## [Records for this exercise]
**********
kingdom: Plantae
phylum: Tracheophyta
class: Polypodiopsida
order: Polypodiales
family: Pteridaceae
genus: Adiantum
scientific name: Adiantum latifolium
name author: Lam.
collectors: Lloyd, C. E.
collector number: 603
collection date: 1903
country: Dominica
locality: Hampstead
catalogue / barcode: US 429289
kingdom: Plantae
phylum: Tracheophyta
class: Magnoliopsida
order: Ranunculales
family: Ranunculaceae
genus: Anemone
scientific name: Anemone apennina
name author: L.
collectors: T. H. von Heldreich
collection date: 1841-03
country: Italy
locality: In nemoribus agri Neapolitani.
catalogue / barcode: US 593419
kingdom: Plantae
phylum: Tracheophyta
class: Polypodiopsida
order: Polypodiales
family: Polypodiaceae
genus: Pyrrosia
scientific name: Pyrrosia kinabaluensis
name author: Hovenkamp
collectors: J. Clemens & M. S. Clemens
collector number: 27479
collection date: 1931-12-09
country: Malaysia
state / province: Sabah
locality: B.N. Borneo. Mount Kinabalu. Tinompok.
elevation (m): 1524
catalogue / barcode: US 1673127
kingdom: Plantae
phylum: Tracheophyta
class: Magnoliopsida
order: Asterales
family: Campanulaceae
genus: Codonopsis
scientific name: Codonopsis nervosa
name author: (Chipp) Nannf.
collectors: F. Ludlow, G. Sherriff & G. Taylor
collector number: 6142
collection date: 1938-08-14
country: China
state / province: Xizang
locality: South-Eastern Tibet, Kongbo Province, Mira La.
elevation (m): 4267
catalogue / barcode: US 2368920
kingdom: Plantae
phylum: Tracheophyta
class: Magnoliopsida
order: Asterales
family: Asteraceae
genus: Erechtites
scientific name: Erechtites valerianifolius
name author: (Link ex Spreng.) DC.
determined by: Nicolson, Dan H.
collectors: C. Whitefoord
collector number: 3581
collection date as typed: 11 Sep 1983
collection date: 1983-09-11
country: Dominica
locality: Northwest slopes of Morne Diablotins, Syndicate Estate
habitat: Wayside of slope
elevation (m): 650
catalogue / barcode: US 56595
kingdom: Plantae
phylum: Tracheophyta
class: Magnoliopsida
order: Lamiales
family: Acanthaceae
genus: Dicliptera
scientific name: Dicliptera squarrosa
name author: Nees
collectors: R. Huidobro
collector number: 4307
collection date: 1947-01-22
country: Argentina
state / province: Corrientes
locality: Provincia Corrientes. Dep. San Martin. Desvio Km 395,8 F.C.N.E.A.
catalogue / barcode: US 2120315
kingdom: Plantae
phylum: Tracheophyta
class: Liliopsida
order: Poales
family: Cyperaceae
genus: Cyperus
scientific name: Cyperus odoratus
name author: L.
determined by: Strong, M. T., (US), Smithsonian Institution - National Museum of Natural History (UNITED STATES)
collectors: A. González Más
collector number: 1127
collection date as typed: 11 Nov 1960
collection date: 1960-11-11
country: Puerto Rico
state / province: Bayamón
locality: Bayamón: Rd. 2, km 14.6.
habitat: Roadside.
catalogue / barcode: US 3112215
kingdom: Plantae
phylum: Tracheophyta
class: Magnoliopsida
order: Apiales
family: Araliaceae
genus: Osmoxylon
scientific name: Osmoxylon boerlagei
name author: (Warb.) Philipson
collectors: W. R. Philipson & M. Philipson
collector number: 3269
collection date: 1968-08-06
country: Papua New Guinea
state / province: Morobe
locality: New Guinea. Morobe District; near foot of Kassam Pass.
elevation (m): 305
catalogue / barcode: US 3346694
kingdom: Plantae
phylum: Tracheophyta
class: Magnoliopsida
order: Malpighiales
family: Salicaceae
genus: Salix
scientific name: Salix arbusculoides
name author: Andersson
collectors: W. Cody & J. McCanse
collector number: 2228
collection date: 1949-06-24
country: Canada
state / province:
**********
## [The task]
Rewrite all of the data above, changing each "collectors" to "collected by" and leaving everything else as it is.

## [In response]
kingdom: Plantae
phylum: Tracheophyta
class: Polypodiopsida
order: Polypodiales
family: Pteridaceae
genus: Adiantum
scientific name: Adiantum latifolium
name author: Lam.
collected by: Lloyd, C. E.
collector number: 603
collection date: 1903
country: Dominica
locality: Hampstead
catalogue / barcode: US 429289
kingdom: Plantae
phylum: Tracheophyta
class: Magnoliopsida
order: Ranunculales
family: Ranunculaceae
genus: Anemone
scientific name: Anemone apennina
name author: L.
collected by: T. H. von Heldreich
collection date: 1841-03
country: Italy
locality: In nemoribus agri Neapolitani.
catalogue / barcode: US 593419
kingdom: Plantae
phylum: Tracheophyta
class: Polypodiopsida
order: Polypodiales
family: Polypodiaceae
genus: Pyrrosia
scientific name: Pyrrosia kinabaluensis
name author: Hovenkamp
collected by: J. Clemens & M. S. Clemens
collector number: 27479
collection date: 1931-12-09
country: Malaysia
state / province: Sabah
locality: B.N. Borneo. Mount Kinabalu. Tinompok.
elevation (m): 1524
catalogue / barcode: US 1673127
kingdom: Plantae
phylum: Tracheophyta
class: Magnoliopsida
order: Asterales
family: Campanulaceae
genus: Codonopsis
scientific name: Codonopsis nervosa
name author: (Chipp) Nannf.
collected by: F. Ludlow, G. Sherriff & G. Taylor
collector number: 6142
collection date: 1938-08-14
country: China
state / province: Xizang
locality: South-Eastern Tibet, Kongbo Province, Mira La.
elevation (m): 4267
catalogue / barcode: US 2368920
kingdom: Plantae
phylum: Tracheophyta
class: Magnoliopsida
order: Asterales
family: Asteraceae
genus: Erechtites
scientific name: Erechtites valerianifolius
name author: (Link ex Spreng.) DC.
determined by: Nicolson, Dan H.
collected by: C. Whitefoord
collector number: 3581
collection date as typed: 11 Sep 1983
collection date: 1983-09-11
country: Dominica
locality: Northwest slopes of Morne Diablotins, Syndicate Estate
habitat: Wayside of slope
elevation (m): 650
catalogue / barcode: US 56595
kingdom: Plantae
phylum: Tracheophyta
class: Magnoliopsida
order: Lamiales
family: Acanthaceae
genus: Dicliptera
scientific name: Dicliptera squarrosa
name author: Nees
collected by: R. Huidobro
collector number: 4307
collection date: 1947-01-22
country: Argentina
state / province: Corrientes
locality: Provincia Corrientes. Dep. San Martin. Desvio Km 395,8 F.C.N.E.A.
catalogue / barcode: US 2120315
kingdom: Plantae
phylum: Tracheophyta
class: Liliopsida
order: Poales
family: Cyperaceae
genus: Cyperus
scientific name: Cyperus odoratus
name author: L.
determined by: Strong, M. T., (US), Smithsonian Institution - National Museum of Natural History (UNITED STATES)
collected by: A. González Más
collector number: 1127
collection date as typed: 11 Nov 1960
collection date: 1960-11-11
country: Puerto Rico
state / province: Bayamón
locality: Bayamón: Rd. 2, km 14.6.
habitat: Roadside.
catalogue / barcode: US 3112215
kingdom: Plantae
phylum: Tracheophyta
class: Magnoliopsida
order: Apiales
family: Araliaceae
genus: Osmoxylon
scientific name: Osmoxylon boerlagei
name author: (Warb.) Philipson
collected by: W. R. Philipson & M. Philipson
collector number: 3269
collection date: 1968-08-06
country: Papua New Guinea
state / province: Morobe
locality: New Guinea. Morobe District; near foot of Kassam Pass.
elevation (m): 305
catalogue / barcode: US 3346694
kingdom: Plantae
phylum: Tracheophyta
class: Magnoliopsida
order: Malpighiales
family: Salicaceae
genus: Salix
scientific name: Salix arbusculoides
name author: Andersson
collected by: W. Cody & J. McCanse
collector number: 2228
collection date: 1949-06-24
country: Canada
state / province:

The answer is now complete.